Bronchoabsorption; a novel bronchoscopic technique to improve biomarker sampling of the airway

• Published in: Respiratory research Vol. 16; no. 1; p. 102
• Main Authors: Leaker, BR, Nicholson, GC, Ali, FY, Daudi, N, O’Connor, BJ, Barnes, PJ
• Format: Journal Article
• Language: English
• Published: London BioMed Central 04.09.2015; BioMed Central Ltd; Nature Publishing Group
• Subjects: Absorption, Physicochemical; Adult; Aged; Analysis; Biomarkers - analysis; Bronchoalveolar Lavage Fluid - chemistry; Bronchoscopy; Bronchoscopy - instrumentation; Bronchoscopy - methods; Care and treatment; Development and progression; Female; Gene Expression Profiling; Genes; Humans; Inflammation Mediators - analysis; Interleukins; Lung - chemistry; Lung - pathology; Male; Medical research; Medicine; Medicine & Public Health; Medicine, Experimental; Methods; Middle Aged; Pneumology/Respiratory System; Pneumonia - genetics; Pneumonia - metabolism; Pneumonia - pathology; Respiratory diseases; Respiratory tract diseases; Risk factors; RNA, Messenger - analysis; Sampling methods; Smoking - adverse effects; Smoking - genetics; Smoking - metabolism; Smoking - pathology; Specimen Handling - instrumentation; Specimen Handling - methods; Vascular endothelial growth factor; Chronic Obstructive Pulmonary Disease; Chronic Obstructive Pulmonary Disease Subject; Lower Airway; System Biology Approach; Chronic Obstructive Pulmonary Disease Patient
• ISSN: 1465-993X; 1465-9921; 1465-993X
• DOI: 10.1186/s12931-015-0268-5

Background Current techniques used to obtain lung samples have significant limitations and do not provide reproducible biomarkers of inflammation. We have developed a novel technique that allows multiple sampling methods from the same area (or multiple areas) of the lung under direct bronchoscopic vision. It allows collection of mucosal lining fluid and bronchial brushing from the same site; biopsy samples may also be taken. The novel technique takes the same time as standard procedures and can be conducted safely. Methods Eight healthy smokers aged 40–65 years were included in this study. An absorptive filter paper was applied to the bronchial mucosa under direct vision using standard bronchoscopic techniques. Further samples were obtained from the same site using bronchial brushings. Bronchoalveolar lavage (BAL) was obtained using standard techniques. Chemokine (C-C Motif) Ligand 20 (CCL20), CCL4, CCL5, Chemokine (C-X-C Motif) Ligand 1 (CXCL1), CXCL8, CXCL9, CXCL10, CXCL11, Interleukin 1 beta (IL-1β), IL-6, Vascular endothelial growth factor (VEGF), Matrix metalloproteinase 8 (MMP-8) and MMP-9 were measured in exudate and BAL. mRNA was collected from the bronchial brushings for gene expression analysis.
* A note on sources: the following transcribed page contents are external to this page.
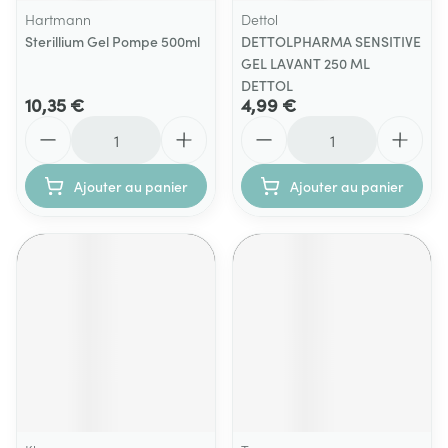
Hartmann
Dettol
Sterillium Gel Pompe 500ml
DETTOLPHARMA SENSITIVE
GEL LAVANT 250 ML
DETTOL
10,35 €
4,99 €
Quantité
Quantité
Ajouter au panier
Ajouter au panier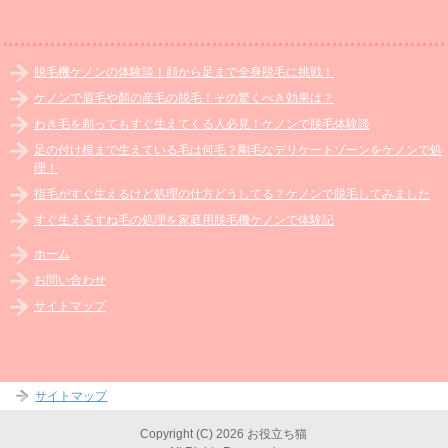
脱毛機ケノンの体験談！顔から足まで全身脱毛に挑戦！
ケノンで眉毛や顏の産毛の脱毛！その驚くべき効果は？
わき毛を剃ってもすぐ生えてくる人必見！ケノンで脱毛体験談
足の付け根まで生えている毛は何毛？剛毛なデリケートゾーンをケノンで処
理！
指毛がすぐ生えるけど処理の仕方どうしてる？ケノンで脱毛してみました
すぐ生えるすね毛の処理を家庭用脱毛機ケノンで体験記
ホーム
お問い合わせ
サイトマップ
サイトマップ
Copyright (C) 2026 お役立ち猫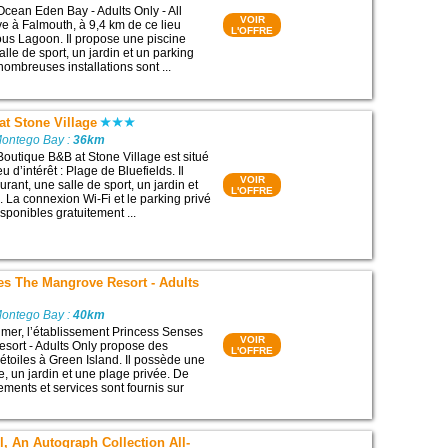
Ocean Eden Bay - Adults Only - All
VOIR
ve à Falmouth, à 9,4 km de ce lieu
L'OFFRE
nous Lagoon. Il propose une piscine
alle de sport, un jardin et un parking
 nombreuses installations sont ...
t Stone Village
Montego Bay :
36km
Boutique B&B at Stone Village est situé
u d’intérêt : Plage de Bluefields. Il
VOIR
rant, une salle de sport, un jardin et
L'OFFRE
. La connexion Wi-Fi et le parking privé
sponibles gratuitement ...
es The Mangrove Resort - Adults
Montego Bay :
40km
 mer, l’établissement Princess Senses
VOIR
sort - Adults Only propose des
L'OFFRE
toiles à Green Island. Il possède une
e, un jardin et une plage privée. De
ents et services sont fournis sur
l, An Autograph Collection All-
Results A greater than 10 fold concentration of all the biomarkers was detected in lung exudate in comparison to BAL. High yield of good quality RNA with RNA integrity numbers (RIN) between 7.6 and 9.3 were extracted from the bronchial brushings. The subset of genes measured were reproducible across the samples and corresponded to the inflammatory markers measured in exudate and BAL. Conclusions The bronchoabsorption technique as described offers the ability to sample lung fluid direct from the site of interest without the dilution effects caused by BAL. Using this method we were able to successfully measure the concentrations of biomarkers present in the lungs as well as collect high yield mRNA samples for gene expression analysis from the same site. This technique demonstrates superior sensitivity to standard BAL for the measurement of biomarkers of inflammation. It could replace BAL as the method of choice for these measurements. This method provides a systems biology approach to studying the inflammatory markers of respiratory disease progression. Trial registration NHS Health Research Authority ( 13/LO/0256 ).